»»

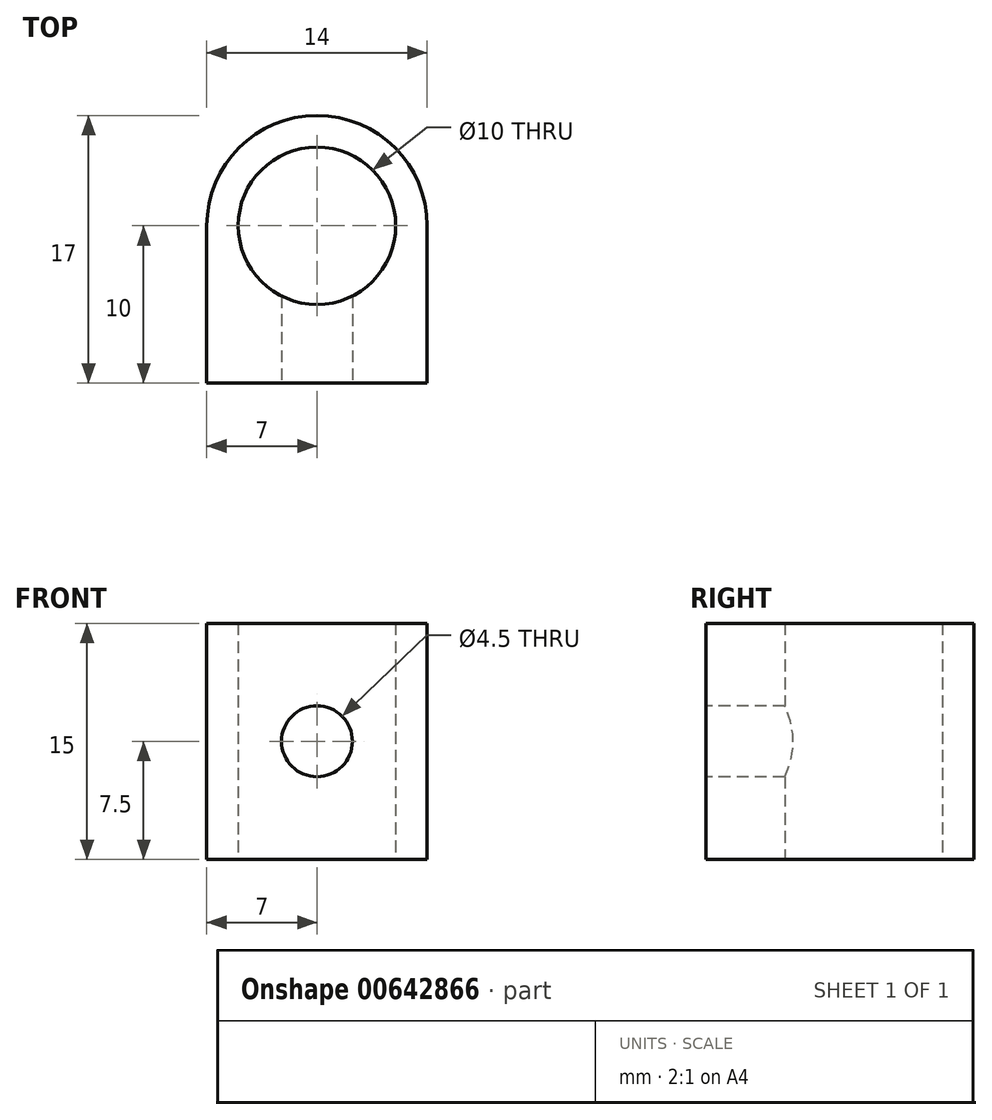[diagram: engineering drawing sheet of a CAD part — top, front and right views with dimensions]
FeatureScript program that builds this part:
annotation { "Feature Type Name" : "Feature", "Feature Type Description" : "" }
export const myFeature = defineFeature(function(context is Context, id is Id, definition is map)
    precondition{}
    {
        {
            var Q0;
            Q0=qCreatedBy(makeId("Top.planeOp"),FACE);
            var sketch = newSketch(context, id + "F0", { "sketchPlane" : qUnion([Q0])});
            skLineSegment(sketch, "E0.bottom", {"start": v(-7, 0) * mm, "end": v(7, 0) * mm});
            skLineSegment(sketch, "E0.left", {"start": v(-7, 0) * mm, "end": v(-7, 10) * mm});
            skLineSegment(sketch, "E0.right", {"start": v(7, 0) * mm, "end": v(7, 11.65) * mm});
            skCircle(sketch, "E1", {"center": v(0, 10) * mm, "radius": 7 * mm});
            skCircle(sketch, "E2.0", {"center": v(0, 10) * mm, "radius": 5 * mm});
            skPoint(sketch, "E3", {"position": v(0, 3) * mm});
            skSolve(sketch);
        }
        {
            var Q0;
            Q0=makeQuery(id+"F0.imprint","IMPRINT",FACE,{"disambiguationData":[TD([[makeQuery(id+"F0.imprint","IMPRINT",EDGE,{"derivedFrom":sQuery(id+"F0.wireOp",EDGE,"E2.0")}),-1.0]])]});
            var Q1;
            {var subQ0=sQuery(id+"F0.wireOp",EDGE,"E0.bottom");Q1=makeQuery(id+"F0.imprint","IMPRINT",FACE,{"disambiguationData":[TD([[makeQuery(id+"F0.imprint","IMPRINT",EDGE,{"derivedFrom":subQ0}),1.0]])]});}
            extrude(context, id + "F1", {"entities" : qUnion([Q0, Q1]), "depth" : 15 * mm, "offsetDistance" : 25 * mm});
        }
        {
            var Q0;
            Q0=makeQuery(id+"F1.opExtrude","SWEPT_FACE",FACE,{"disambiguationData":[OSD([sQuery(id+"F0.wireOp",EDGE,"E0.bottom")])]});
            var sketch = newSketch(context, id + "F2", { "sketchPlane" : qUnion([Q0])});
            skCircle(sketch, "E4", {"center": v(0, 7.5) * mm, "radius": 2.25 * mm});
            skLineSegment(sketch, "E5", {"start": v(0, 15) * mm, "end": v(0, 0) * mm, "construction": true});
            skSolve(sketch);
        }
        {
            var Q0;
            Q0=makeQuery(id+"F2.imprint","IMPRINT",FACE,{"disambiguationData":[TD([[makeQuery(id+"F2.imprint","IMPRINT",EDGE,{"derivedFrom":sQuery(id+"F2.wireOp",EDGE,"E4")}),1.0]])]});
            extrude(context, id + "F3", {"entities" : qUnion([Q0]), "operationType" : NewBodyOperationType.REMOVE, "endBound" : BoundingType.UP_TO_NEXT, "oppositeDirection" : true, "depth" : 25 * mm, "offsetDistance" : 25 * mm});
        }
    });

««

Count how many of the lines above contain the string "wireOp". Reply with the number only.

• **Written answer**: 4